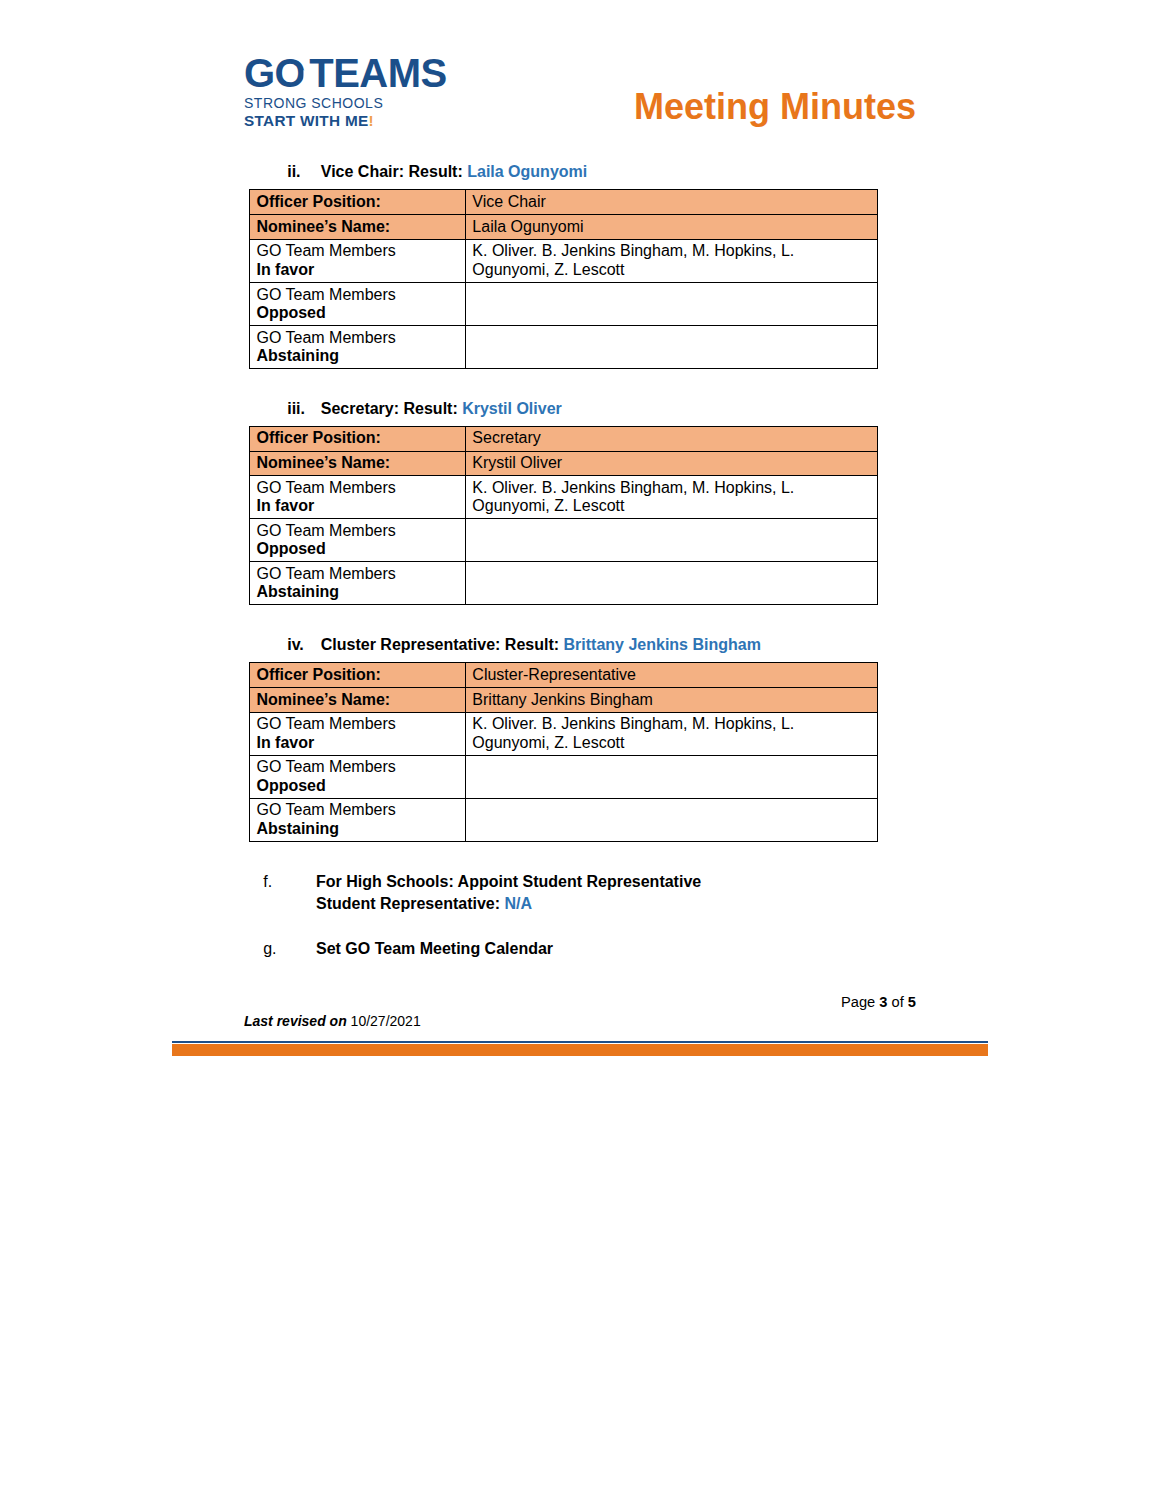GO TEAMS
STRONG SCHOOLS
START WITH ME!
Meeting Minutes
ii. Vice Chair: Result: Laila Ogunyomi
| Officer Position: | Vice Chair |
| Nominee’s Name: | Laila Ogunyomi |
| GO Team Members In favor | K. Oliver. B. Jenkins Bingham, M. Hopkins, L. Ogunyomi, Z. Lescott |
| GO Team Members Opposed | |
| GO Team Members Abstaining | |
iii. Secretary: Result: Krystil Oliver
| Officer Position: | Secretary |
| Nominee’s Name: | Krystil Oliver |
| GO Team Members In favor | K. Oliver. B. Jenkins Bingham, M. Hopkins, L. Ogunyomi, Z. Lescott |
| GO Team Members Opposed | |
| GO Team Members Abstaining | |
iv. Cluster Representative: Result: Brittany Jenkins Bingham
| Officer Position: | Cluster-Representative |
| Nominee’s Name: | Brittany Jenkins Bingham |
| GO Team Members In favor | K. Oliver. B. Jenkins Bingham, M. Hopkins, L. Ogunyomi, Z. Lescott |
| GO Team Members Opposed | |
| GO Team Members Abstaining | |
f.
For High Schools: Appoint Student Representative
Student Representative: N/A
g.
Set GO Team Meeting Calendar
Page 3 of 5
Last revised on 10/27/2021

==*==

### PROBLEM STATEMENT:
The answer must be the full listing, word for word, with no images in it.

### ANSWER SPACE:
GO TEAMS
STRONG SCHOOLS
START WITH ME!
Meeting Minutes
ii. Vice Chair: Result: Laila Ogunyomi
| Officer Position: | Vice Chair |
| Nominee’s Name: | Laila Ogunyomi |
| GO Team Members In favor | K. Oliver. B. Jenkins Bingham, M. Hopkins, L. Ogunyomi, Z. Lescott |
| GO Team Members Opposed | |
| GO Team Members Abstaining | |
iii. Secretary: Result: Krystil Oliver
| Officer Position: | Secretary |
| Nominee’s Name: | Krystil Oliver |
| GO Team Members In favor | K. Oliver. B. Jenkins Bingham, M. Hopkins, L. Ogunyomi, Z. Lescott |
| GO Team Members Opposed | |
| GO Team Members Abstaining | |
iv. Cluster Representative: Result: Brittany Jenkins Bingham
| Officer Position: | Cluster-Representative |
| Nominee’s Name: | Brittany Jenkins Bingham |
| GO Team Members In favor | K. Oliver. B. Jenkins Bingham, M. Hopkins, L. Ogunyomi, Z. Lescott |
| GO Team Members Opposed | |
| GO Team Members Abstaining | |
f.
For High Schools: Appoint Student Representative
Student Representative: N/A
g.
Set GO Team Meeting Calendar
Page 3 of 5
Last revised on 10/27/2021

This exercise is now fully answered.